Requests should be made in writing and include the text of items to be added with corresponding proposed decisions or of proposed decisions relating to original agenda items.  They should state the e-mail address to which the Company can send an acknowledgement of receipt within 48 hours.  Requests should reach the Company no later than twenty-two days before the date of the general meeting (being Tuesday 2nd April 2019) by e-mail sent to aspijcke@icloud.com.

Shareholders intending to exercise this right should prove, on the date of their request, that they hold at least 3 % of the share capital, either through a certificate stating that the corresponding shares are registered in the Company's register of nominative shares, or through a certificate drawn up by a licensed account holder or settlement institution certifying the number of corresponding dematerialised shares registered in accounts on the name of the shareholders. They should also perform the accounting registration for at least 3 % of the capital.

If shareholders exercise this right, the Company shall publish a supplemented agenda for the general meetings according to the same terms as the original agenda and no later than fifteen days before the date of the general meetings (being Tuesday 9 April 2019).  Simultaneously, the Company will make amended forms for voting by proxy available to its shareholders through its website.

Right to ask questions to the directors and the auditor

Each shareholder who has satisfied the formalities for admission to the meeting has the right, as from the publication of the invitation to attend, to ask questions in writing about the directors' and the statutory auditor's reports, as well as about any other items indicated on the agenda of the general meeting, to which will be responded, as the case may be, by the directors or the statutory auditor, as long as the disclosure of data or facts does not harm the Company's commercial interests and does not violate the confidentiality agreements binding the Company, its directors or the statutory auditor.
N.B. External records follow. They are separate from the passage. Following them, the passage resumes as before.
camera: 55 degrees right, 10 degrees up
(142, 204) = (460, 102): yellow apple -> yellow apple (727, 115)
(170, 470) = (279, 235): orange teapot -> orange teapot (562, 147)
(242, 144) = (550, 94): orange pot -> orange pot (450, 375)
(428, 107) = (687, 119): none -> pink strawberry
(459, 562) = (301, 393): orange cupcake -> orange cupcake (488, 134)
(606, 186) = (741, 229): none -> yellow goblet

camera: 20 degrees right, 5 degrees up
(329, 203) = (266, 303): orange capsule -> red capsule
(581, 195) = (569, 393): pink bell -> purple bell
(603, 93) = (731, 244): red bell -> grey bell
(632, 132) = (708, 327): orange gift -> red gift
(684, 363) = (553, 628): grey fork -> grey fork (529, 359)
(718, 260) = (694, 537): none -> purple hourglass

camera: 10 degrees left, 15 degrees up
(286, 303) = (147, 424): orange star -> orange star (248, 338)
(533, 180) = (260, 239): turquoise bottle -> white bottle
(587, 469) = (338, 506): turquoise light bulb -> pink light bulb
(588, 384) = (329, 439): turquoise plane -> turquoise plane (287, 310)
These questions should be sent electronically to aspijcke@icloud.com, no later than the sixth day before the date of the meeting (being Thursday 18 April 2019).
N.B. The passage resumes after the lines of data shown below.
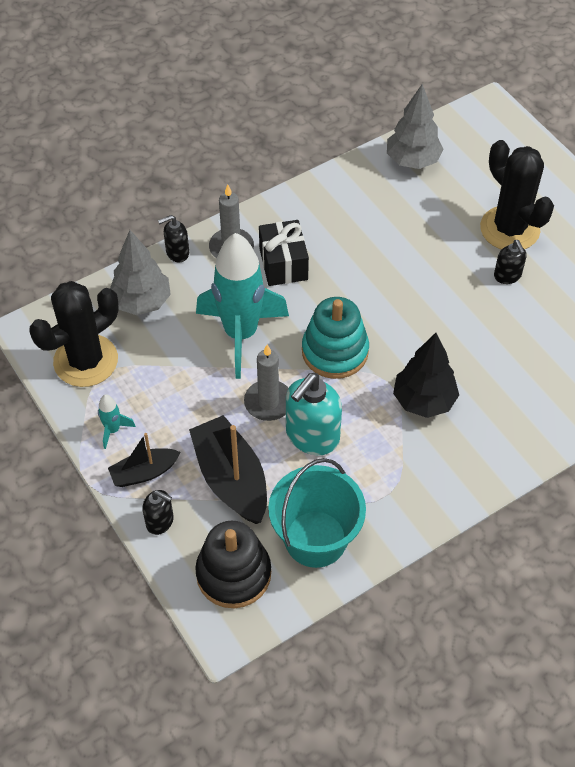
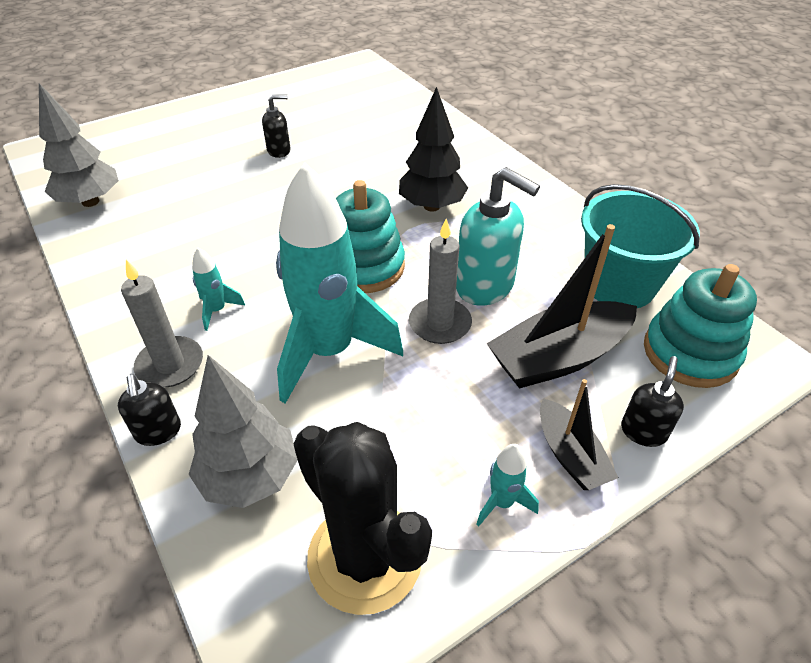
camera: 90 degrees left, 10 degrees down
(233, 574) = (690, 353): black stacking toy -> turquoise stacking toy
(283, 264) = (217, 310): black gift -> turquoise rocket
(509, 229) = (219, 146): black cactus -> none

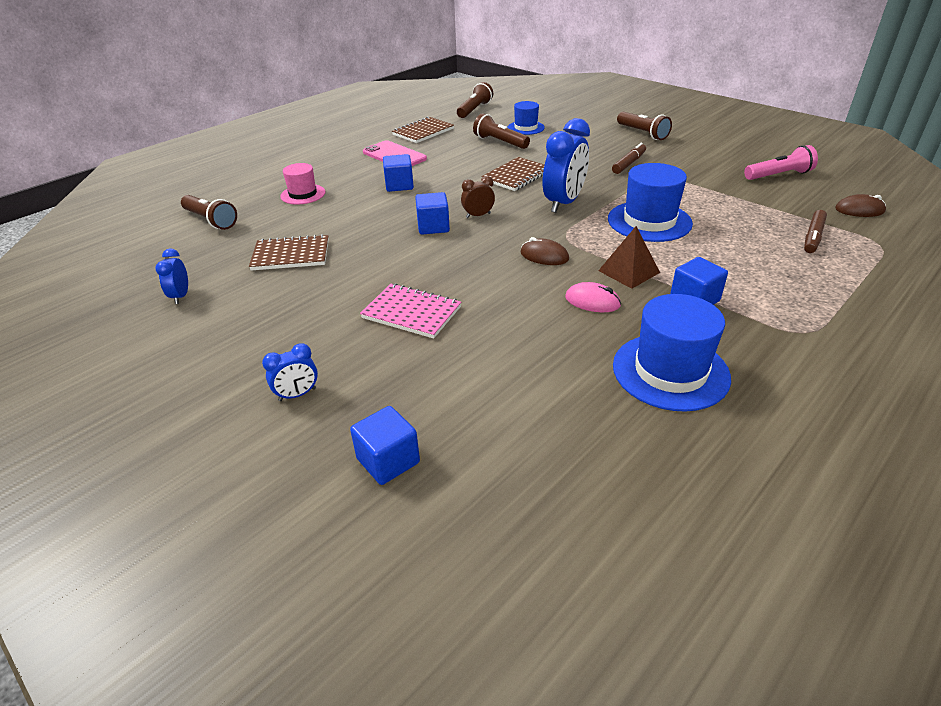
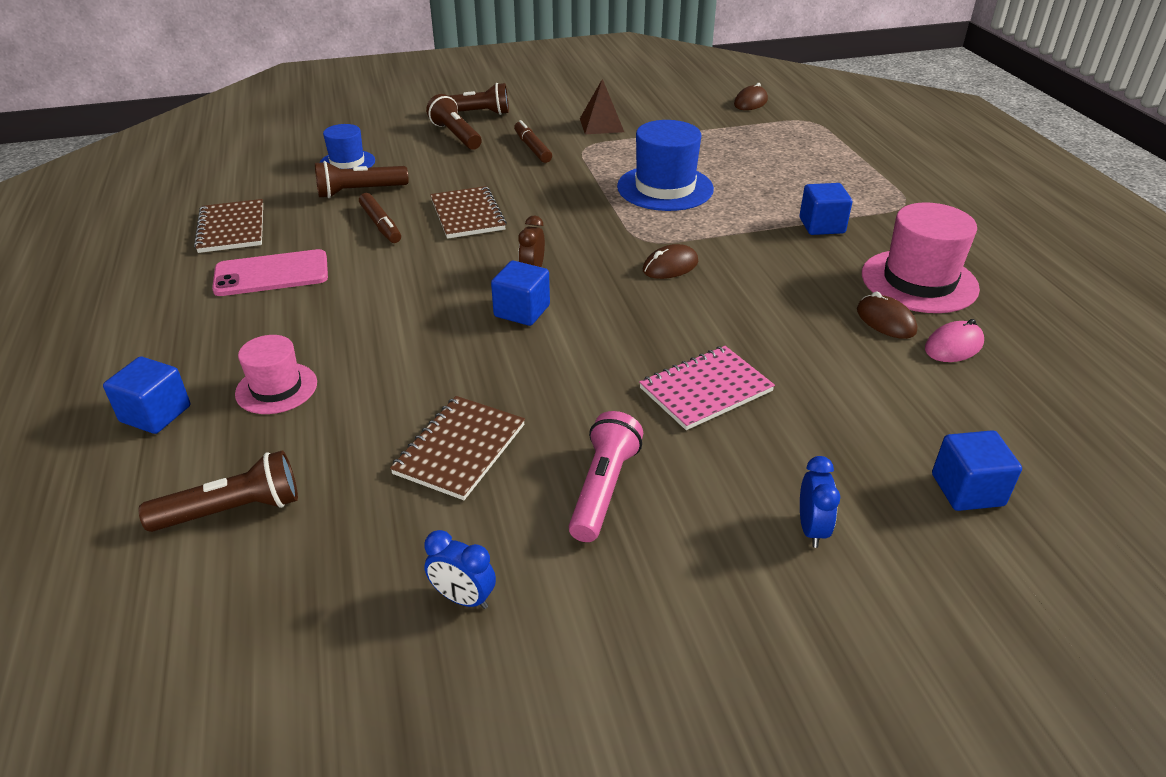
camera: 60 degrees left, 0 degrees up
(399, 185) = (372, 299): blue cube -> blue cube (155, 414)
(474, 110) = (230, 172): brown flashlight -> brown flashlight (455, 135)
(563, 203) = (571, 214): blue clock -> none
(583, 367) = (885, 321): none -> brown mouse
(592, 301) = (781, 274): pink mouse -> pink mouse (953, 346)
(628, 271) = (746, 235): brown pyramid -> brown pyramid (601, 125)
(670, 371) = (919, 281): blue hat -> pink hat
(778, 175) = (653, 101): pink flashlight -> pink flashlight (603, 489)
(813, 237) = (772, 137): brown marker -> brown marker (381, 225)

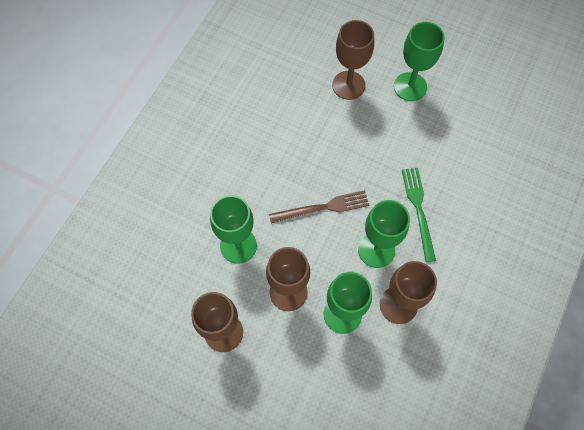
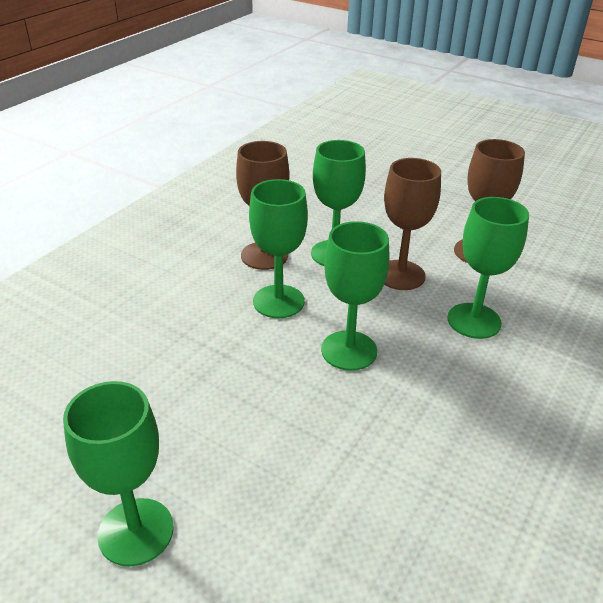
camera: 175 degrees left, 30 degrees down
(323, 208) = (349, 350): brown fork -> green goblet
(348, 85) = (271, 549): brown goblet -> none
(418, 210) = (203, 336): green fork -> none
Information on the website
The following information can be consulted on the Company's website www.financiere-tubize.be.:

  • Present convening
  • Proxy form
  • Total number of shares and voting rights at the date of the present convening
  • Documents to be presented at the general meeting:
    • Annual accounts
    • EU-IFRS financial statements
    • Report of the board of directors
    • Remuneration report
    • Report of the statutory auditor on the annual accounts
    • Report of the statutory auditor on the EU-IFRS financial statements
    • Annual financial report
    • Profile of the newly proposed director and of the directors whose mandate are proposed for renewal.

Holders of nominative shares receive a copy of all documents together with the invitation to attend.  Other shareholders may obtain a free copy of the documents by sending a request to aspijcke@icloud.com.

Please note that, on the day of the meetings, shareholders and proxy holders will be invited to prove their identity, and representatives of legal entities must prove their representation power.  For this reason and for a smooth functioning of the meeting, participants are invited to arrive as from 10h00 onwards.